Work to complete
Among the entries below, tally the lines that include "viewBox", and give the number alone.

Extracted data entries:
· · ·

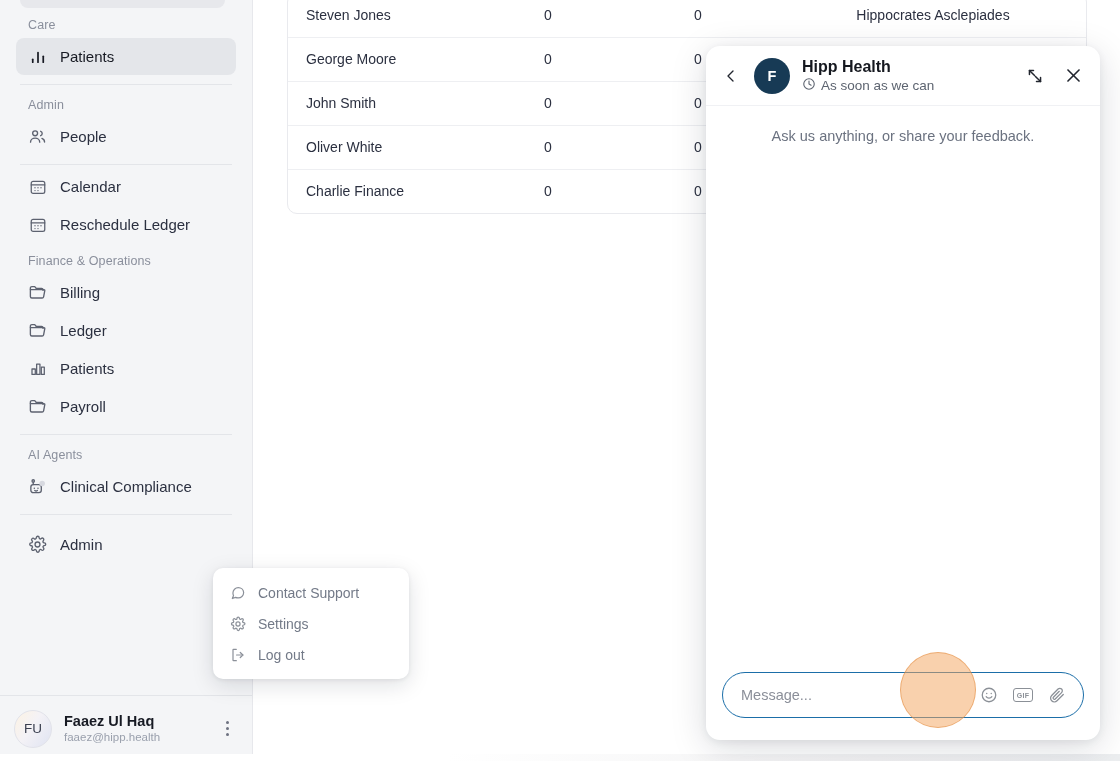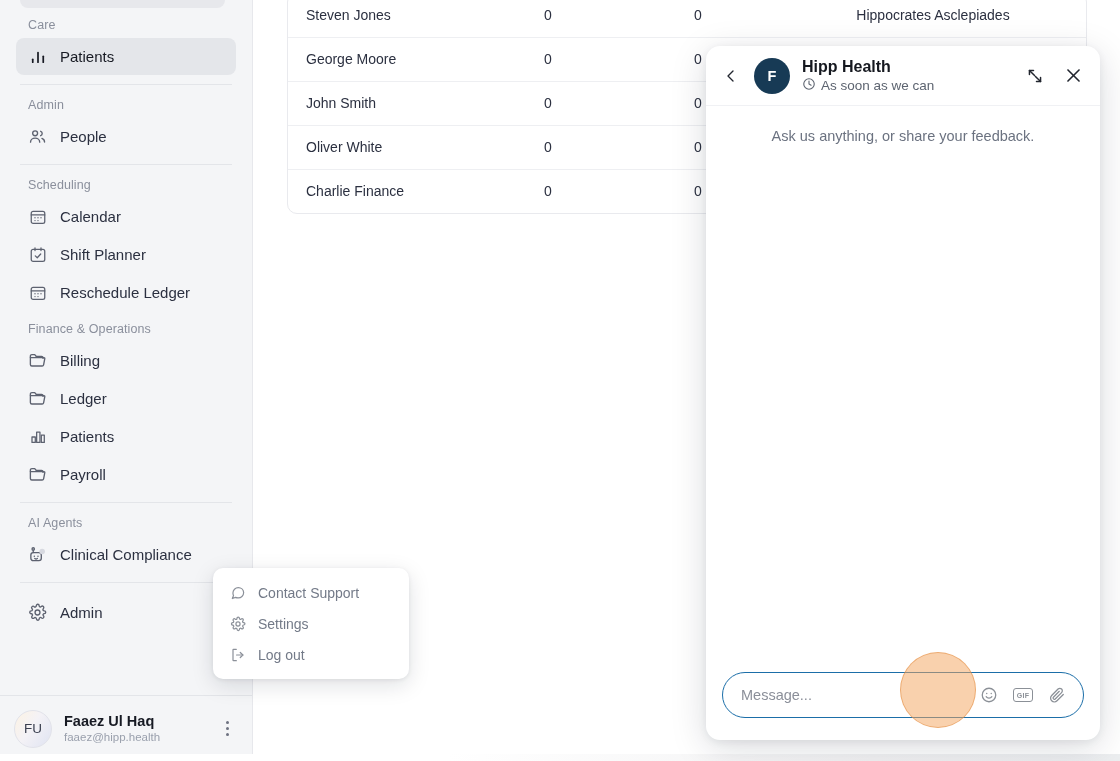--- a/index.html
+++ b/index.html
@@ -272,7 +272,6 @@
       </div>
       <div class="divider"></div>
 
-      <div class="sec-label">Scheduling</div>
       <div class="nav-item">
         <span class="ico">
           <svg width="18" height="18" viewBox="0 0 24 24" fill="none" stroke="#5d6270" stroke-width="1.7" stroke-linecap="round">

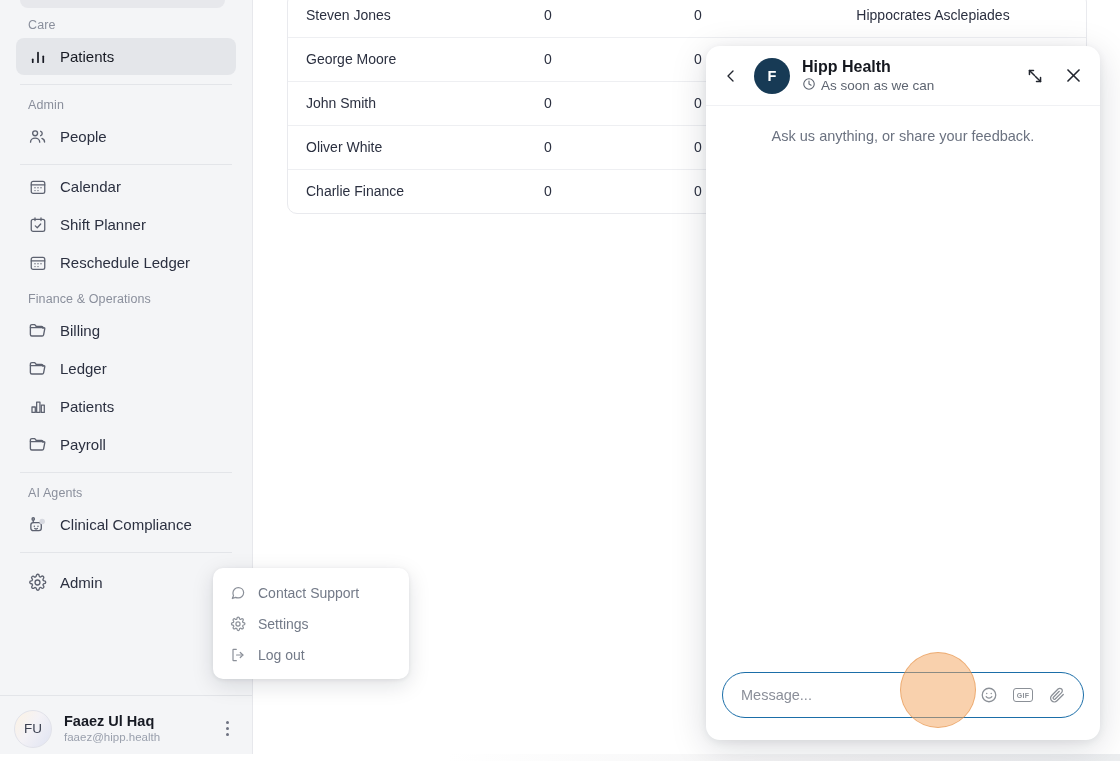--- a/index.html
+++ b/index.html
@@ -285,17 +285,6 @@
           </svg>
         </span>
         <span>Calendar</span>
-      </div>
-      <div class="nav-item">
-        <span class="ico">
-          <svg width="18" height="18" viewBox="0 0 24 24" fill="none" stroke="#5d6270" stroke-width="1.7" stroke-linecap="round" stroke-linejoin="round">
-            <rect x="3" y="4.5" width="18" height="16" rx="2.5"></rect>
-              <line x1="8" y1="2.6" x2="8" y2="6"></line>
-              <line x1="16" y1="2.6" x2="16" y2="6"></line>
-            <polyline points="8.4,13.2 11,15.6 15.6,10.6"></polyline>
-          </svg>
-        </span>
-        <span>Shift Planner</span>
       </div>
       <div class="nav-item">
         <span class="ico">

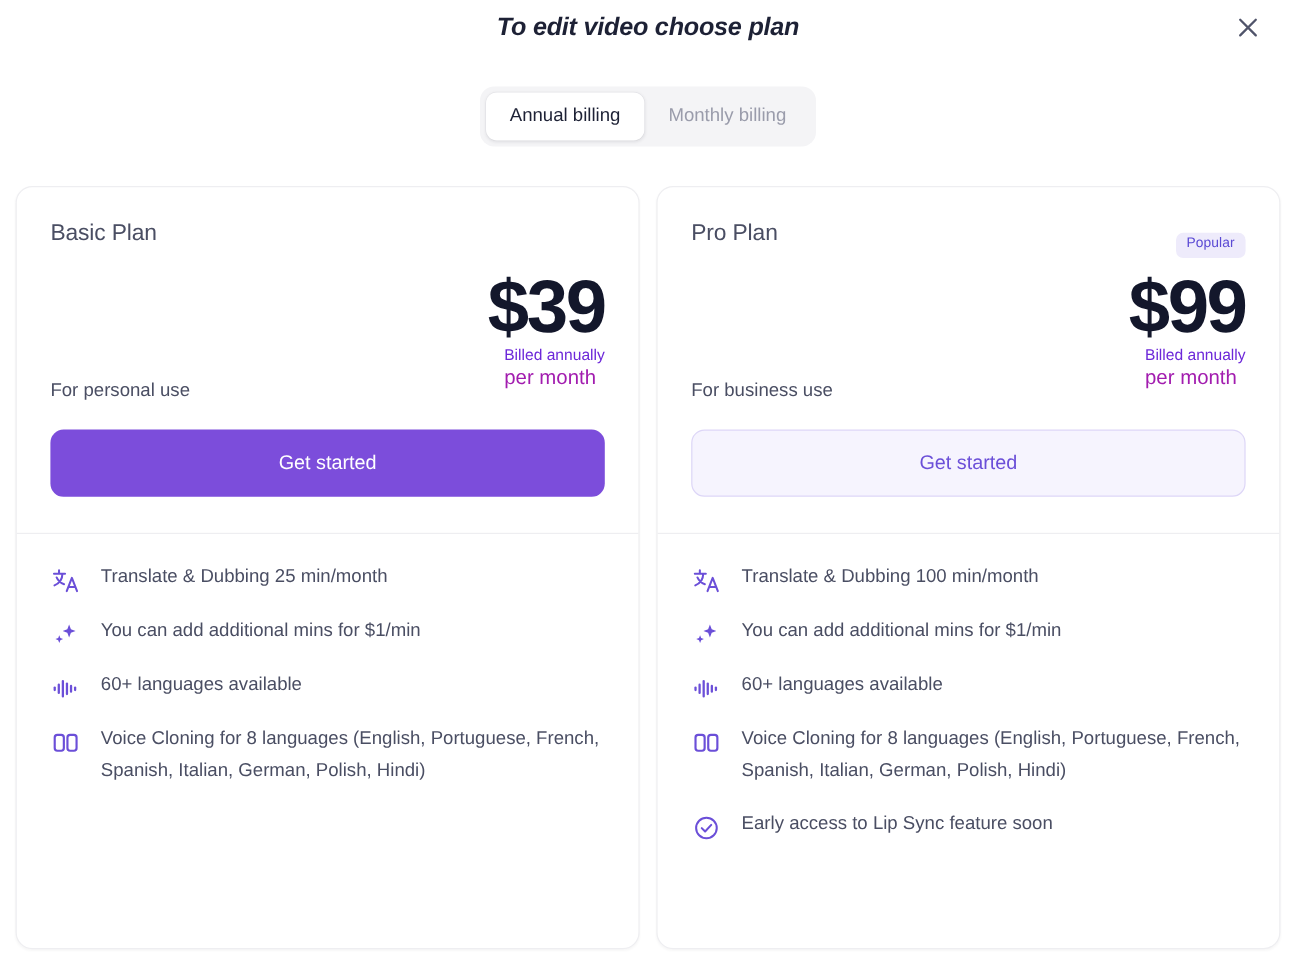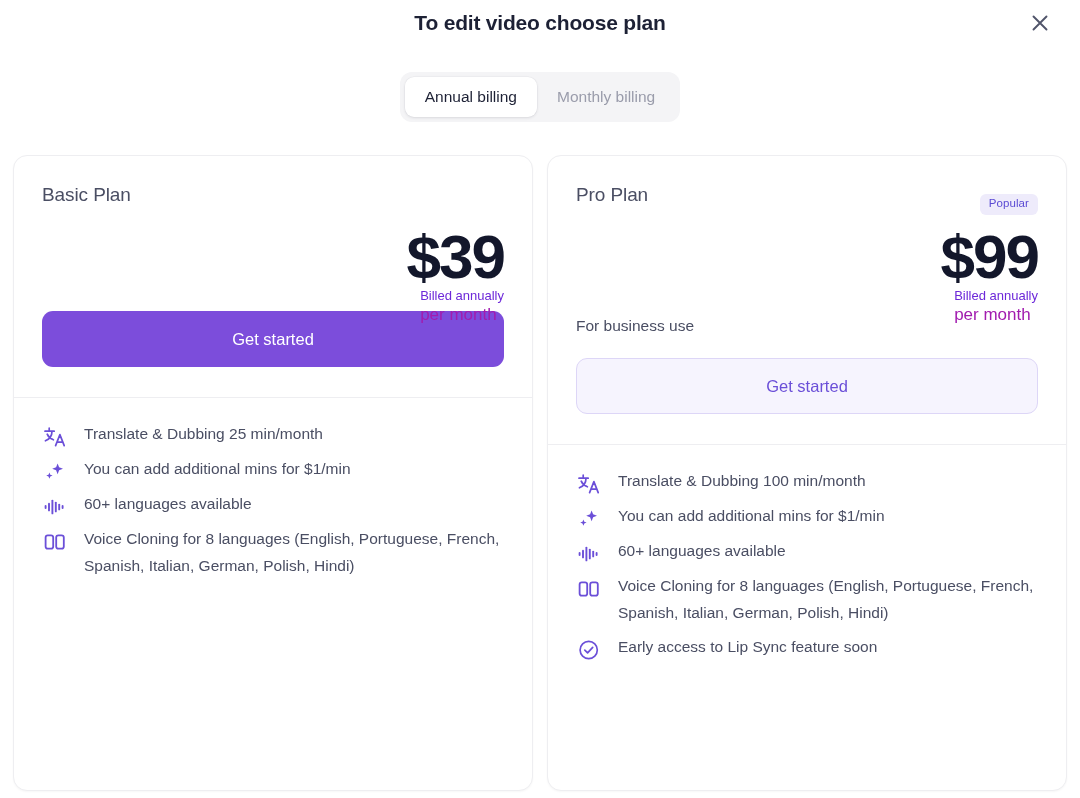--- a/index.html
+++ b/index.html
@@ -34,6 +34,7 @@
     color: #1d2135;
     letter-spacing: -0.2px;
     line-height: 26px;
+    font-style: italic;
   }
 
   .close-button {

· · ·

Solution below
2